- Opening Delimiter -
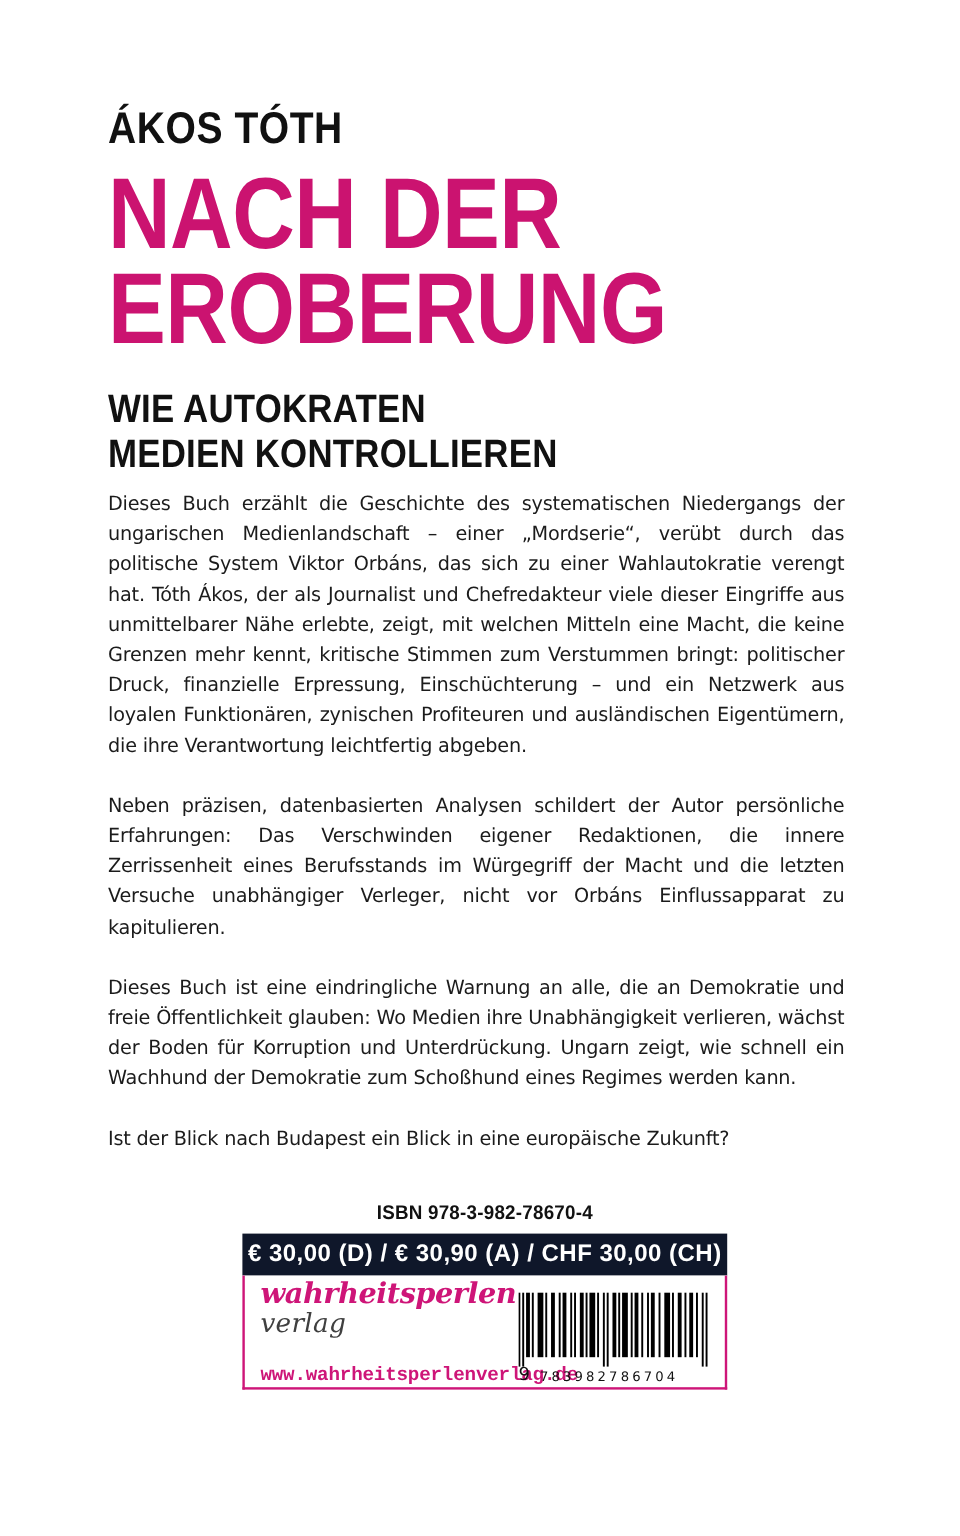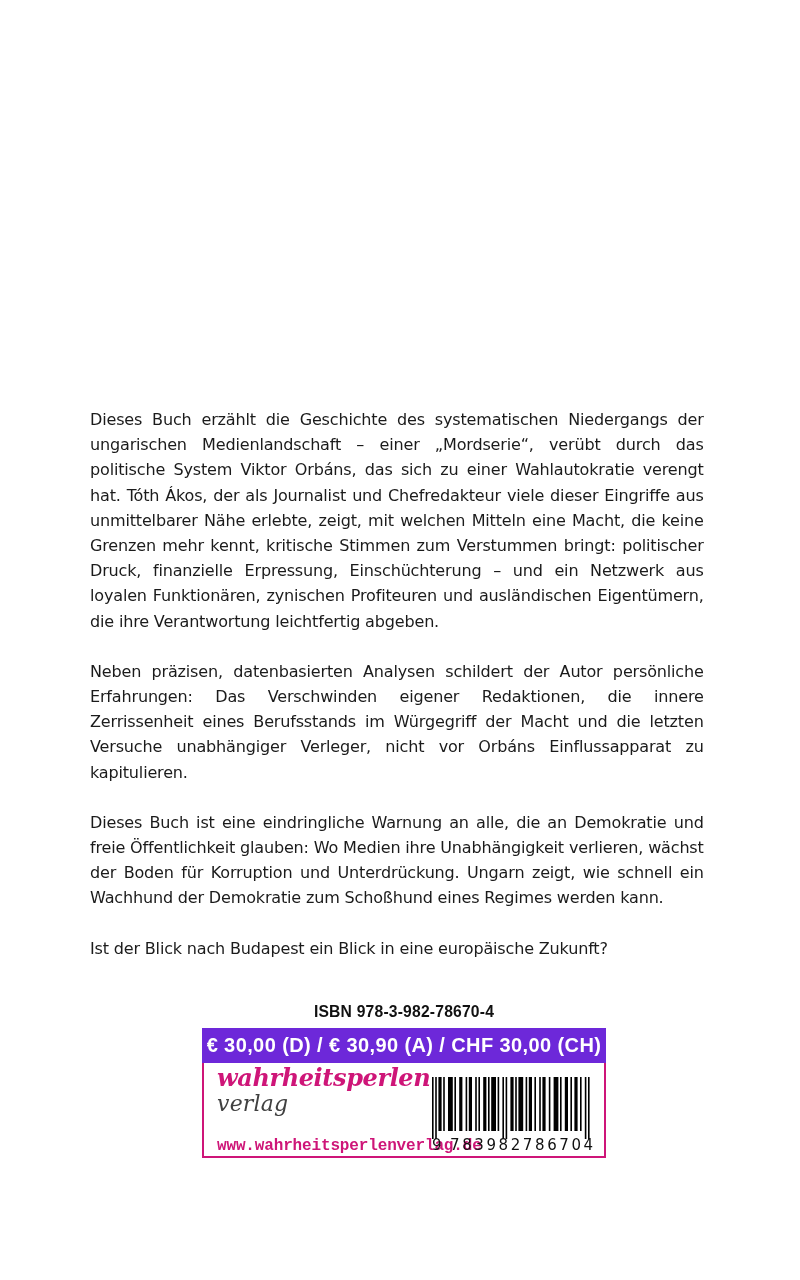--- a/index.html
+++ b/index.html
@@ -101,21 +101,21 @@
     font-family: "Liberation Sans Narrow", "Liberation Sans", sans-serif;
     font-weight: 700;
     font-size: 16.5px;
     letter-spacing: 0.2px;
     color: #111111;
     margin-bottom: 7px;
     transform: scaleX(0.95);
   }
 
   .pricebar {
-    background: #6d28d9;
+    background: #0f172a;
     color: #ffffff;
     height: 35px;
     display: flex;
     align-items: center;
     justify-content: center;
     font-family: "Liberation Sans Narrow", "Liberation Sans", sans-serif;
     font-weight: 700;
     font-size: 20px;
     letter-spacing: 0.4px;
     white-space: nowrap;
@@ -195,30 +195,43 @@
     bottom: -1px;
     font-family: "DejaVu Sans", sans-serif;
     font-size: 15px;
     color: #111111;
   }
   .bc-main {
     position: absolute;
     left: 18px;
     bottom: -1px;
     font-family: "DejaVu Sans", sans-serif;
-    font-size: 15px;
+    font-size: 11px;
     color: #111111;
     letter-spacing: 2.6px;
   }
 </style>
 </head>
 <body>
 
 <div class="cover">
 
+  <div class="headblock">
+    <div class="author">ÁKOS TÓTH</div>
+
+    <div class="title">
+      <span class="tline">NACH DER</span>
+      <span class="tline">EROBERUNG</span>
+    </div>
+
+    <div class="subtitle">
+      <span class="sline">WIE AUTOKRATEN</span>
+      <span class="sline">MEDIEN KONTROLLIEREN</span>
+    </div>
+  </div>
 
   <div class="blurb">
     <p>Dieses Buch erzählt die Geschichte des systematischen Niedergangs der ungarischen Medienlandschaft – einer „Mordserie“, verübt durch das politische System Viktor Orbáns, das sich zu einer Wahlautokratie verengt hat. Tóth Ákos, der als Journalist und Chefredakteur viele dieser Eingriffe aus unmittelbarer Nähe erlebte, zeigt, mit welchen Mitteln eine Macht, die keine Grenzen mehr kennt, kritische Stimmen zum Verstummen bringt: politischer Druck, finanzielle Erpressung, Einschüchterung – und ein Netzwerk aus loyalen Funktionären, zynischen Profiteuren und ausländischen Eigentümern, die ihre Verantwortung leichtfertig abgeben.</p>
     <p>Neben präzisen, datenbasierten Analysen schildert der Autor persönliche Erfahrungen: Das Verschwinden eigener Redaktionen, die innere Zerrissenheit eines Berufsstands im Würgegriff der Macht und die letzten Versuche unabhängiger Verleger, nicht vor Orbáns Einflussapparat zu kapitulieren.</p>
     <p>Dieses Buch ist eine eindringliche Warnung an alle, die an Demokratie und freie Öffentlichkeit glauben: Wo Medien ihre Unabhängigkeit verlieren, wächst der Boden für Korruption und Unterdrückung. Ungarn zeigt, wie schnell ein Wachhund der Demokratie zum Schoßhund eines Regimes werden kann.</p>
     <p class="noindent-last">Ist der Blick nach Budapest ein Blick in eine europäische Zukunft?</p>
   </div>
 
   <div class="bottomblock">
- Closing Delimiter -
* **Job**
Return exactly what appears from the opening line of the material through the line with "justify-content: center;", apart from the pictures.

* **Task solution**
--- a/index.html
+++ b/index.html
@@ -101,21 +101,21 @@
     font-family: "Liberation Sans Narrow", "Liberation Sans", sans-serif;
     font-weight: 700;
     font-size: 16.5px;
     letter-spacing: 0.2px;
     color: #111111;
     margin-bottom: 7px;
     transform: scaleX(0.95);
   }
 
   .pricebar {
-    background: #6d28d9;
+    background: #0f172a;
     color: #ffffff;
     height: 35px;
     display: flex;
     align-items: center;
     justify-content: center;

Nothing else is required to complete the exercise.